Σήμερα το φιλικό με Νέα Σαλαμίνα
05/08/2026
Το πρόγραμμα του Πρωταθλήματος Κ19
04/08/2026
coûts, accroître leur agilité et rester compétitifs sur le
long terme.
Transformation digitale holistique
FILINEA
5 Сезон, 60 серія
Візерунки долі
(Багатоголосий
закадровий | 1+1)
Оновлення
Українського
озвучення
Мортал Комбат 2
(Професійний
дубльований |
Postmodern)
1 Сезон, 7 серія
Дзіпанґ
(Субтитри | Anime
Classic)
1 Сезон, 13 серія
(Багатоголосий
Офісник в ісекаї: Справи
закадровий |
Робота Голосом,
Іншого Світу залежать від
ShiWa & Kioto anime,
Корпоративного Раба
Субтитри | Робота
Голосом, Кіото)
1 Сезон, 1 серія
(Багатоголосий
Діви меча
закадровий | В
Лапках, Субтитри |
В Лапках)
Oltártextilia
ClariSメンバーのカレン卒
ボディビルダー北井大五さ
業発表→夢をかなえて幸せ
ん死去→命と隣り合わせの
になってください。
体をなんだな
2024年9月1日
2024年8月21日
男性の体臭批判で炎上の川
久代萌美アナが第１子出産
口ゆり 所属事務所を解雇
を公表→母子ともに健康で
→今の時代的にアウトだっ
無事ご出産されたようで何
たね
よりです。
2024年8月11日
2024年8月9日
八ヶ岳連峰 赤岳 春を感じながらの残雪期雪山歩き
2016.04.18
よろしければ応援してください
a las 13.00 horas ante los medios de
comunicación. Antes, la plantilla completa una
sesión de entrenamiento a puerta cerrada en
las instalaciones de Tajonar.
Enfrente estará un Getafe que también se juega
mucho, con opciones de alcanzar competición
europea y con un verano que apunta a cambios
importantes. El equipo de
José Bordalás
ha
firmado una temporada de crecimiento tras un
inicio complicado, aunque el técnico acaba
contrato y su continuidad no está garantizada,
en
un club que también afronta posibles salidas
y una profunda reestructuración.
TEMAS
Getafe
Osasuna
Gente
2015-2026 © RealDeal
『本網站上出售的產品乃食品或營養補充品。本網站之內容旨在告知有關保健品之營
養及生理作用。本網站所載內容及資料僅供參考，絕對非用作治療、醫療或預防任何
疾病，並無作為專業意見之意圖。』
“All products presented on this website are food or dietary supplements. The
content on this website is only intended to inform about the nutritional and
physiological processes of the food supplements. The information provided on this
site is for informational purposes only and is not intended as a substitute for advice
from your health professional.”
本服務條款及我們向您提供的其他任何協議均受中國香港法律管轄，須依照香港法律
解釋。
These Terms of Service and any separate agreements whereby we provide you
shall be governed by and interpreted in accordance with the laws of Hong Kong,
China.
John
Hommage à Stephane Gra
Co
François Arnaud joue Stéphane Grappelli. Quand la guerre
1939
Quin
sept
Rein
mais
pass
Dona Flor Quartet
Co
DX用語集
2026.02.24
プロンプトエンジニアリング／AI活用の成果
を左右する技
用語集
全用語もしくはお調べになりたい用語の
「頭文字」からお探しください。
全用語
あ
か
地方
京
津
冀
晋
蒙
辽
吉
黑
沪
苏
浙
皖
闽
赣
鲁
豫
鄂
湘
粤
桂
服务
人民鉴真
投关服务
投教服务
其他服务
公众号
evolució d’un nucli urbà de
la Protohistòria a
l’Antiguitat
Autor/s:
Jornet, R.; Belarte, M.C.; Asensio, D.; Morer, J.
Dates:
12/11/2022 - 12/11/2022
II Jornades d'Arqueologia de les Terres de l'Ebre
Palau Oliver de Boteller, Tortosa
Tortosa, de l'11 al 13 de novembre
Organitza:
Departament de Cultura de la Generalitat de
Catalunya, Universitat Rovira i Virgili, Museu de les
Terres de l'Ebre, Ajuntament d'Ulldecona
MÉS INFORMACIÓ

*REQUIRED ACTION*:
Print all of the data above again, line for line, with nothing changed.

*TASK ANSWER*:
Σήμερα το φιλικό με Νέα Σαλαμίνα
05/08/2026
Το πρόγραμμα του Πρωταθλήματος Κ19
04/08/2026
coûts, accroître leur agilité et rester compétitifs sur le
long terme.
Transformation digitale holistique
FILINEA
5 Сезон, 60 серія
Візерунки долі
(Багатоголосий
закадровий | 1+1)
Оновлення
Українського
озвучення
Мортал Комбат 2
(Професійний
дубльований |
Postmodern)
1 Сезон, 7 серія
Дзіпанґ
(Субтитри | Anime
Classic)
1 Сезон, 13 серія
(Багатоголосий
Офісник в ісекаї: Справи
закадровий |
Робота Голосом,
Іншого Світу залежать від
ShiWa & Kioto anime,
Корпоративного Раба
Субтитри | Робота
Голосом, Кіото)
1 Сезон, 1 серія
(Багатоголосий
Діви меча
закадровий | В
Лапках, Субтитри |
В Лапках)
Oltártextilia
ClariSメンバーのカレン卒
ボディビルダー北井大五さ
業発表→夢をかなえて幸せ
ん死去→命と隣り合わせの
になってください。
体をなんだな
2024年9月1日
2024年8月21日
男性の体臭批判で炎上の川
久代萌美アナが第１子出産
口ゆり 所属事務所を解雇
を公表→母子ともに健康で
→今の時代的にアウトだっ
無事ご出産されたようで何
たね
よりです。
2024年8月11日
2024年8月9日
八ヶ岳連峰 赤岳 春を感じながらの残雪期雪山歩き
2016.04.18
よろしければ応援してください
a las 13.00 horas ante los medios de
comunicación. Antes, la plantilla completa una
sesión de entrenamiento a puerta cerrada en
las instalaciones de Tajonar.
Enfrente estará un Getafe que también se juega
mucho, con opciones de alcanzar competición
europea y con un verano que apunta a cambios
importantes. El equipo de
José Bordalás
ha
firmado una temporada de crecimiento tras un
inicio complicado, aunque el técnico acaba
contrato y su continuidad no está garantizada,
en
un club que también afronta posibles salidas
y una profunda reestructuración.
TEMAS
Getafe
Osasuna
Gente
2015-2026 © RealDeal
『本網站上出售的產品乃食品或營養補充品。本網站之內容旨在告知有關保健品之營
養及生理作用。本網站所載內容及資料僅供參考，絕對非用作治療、醫療或預防任何
疾病，並無作為專業意見之意圖。』
“All products presented on this website are food or dietary supplements. The
content on this website is only intended to inform about the nutritional and
physiological processes of the food supplements. The information provided on this
site is for informational purposes only and is not intended as a substitute for advice
from your health professional.”
本服務條款及我們向您提供的其他任何協議均受中國香港法律管轄，須依照香港法律
解釋。
These Terms of Service and any separate agreements whereby we provide you
shall be governed by and interpreted in accordance with the laws of Hong Kong,
China.
John
Hommage à Stephane Gra
Co
François Arnaud joue Stéphane Grappelli. Quand la guerre
1939
Quin
sept
Rein
mais
pass
Dona Flor Quartet
Co
DX用語集
2026.02.24
プロンプトエンジニアリング／AI活用の成果
を左右する技
用語集
全用語もしくはお調べになりたい用語の
「頭文字」からお探しください。
全用語
あ
か
地方
京
津
冀
晋
蒙
辽
吉
黑
沪
苏
浙
皖
闽
赣
鲁
豫
鄂
湘
粤
桂
服务
人民鉴真
投关服务
投教服务
其他服务
公众号
evolució d’un nucli urbà de
la Protohistòria a
l’Antiguitat
Autor/s:
Jornet, R.; Belarte, M.C.; Asensio, D.; Morer, J.
Dates:
12/11/2022 - 12/11/2022
II Jornades d'Arqueologia de les Terres de l'Ebre
Palau Oliver de Boteller, Tortosa
Tortosa, de l'11 al 13 de novembre
Organitza:
Departament de Cultura de la Generalitat de
Catalunya, Universitat Rovira i Virgili, Museu de les
Terres de l'Ebre, Ajuntament d'Ulldecona
MÉS INFORMACIÓ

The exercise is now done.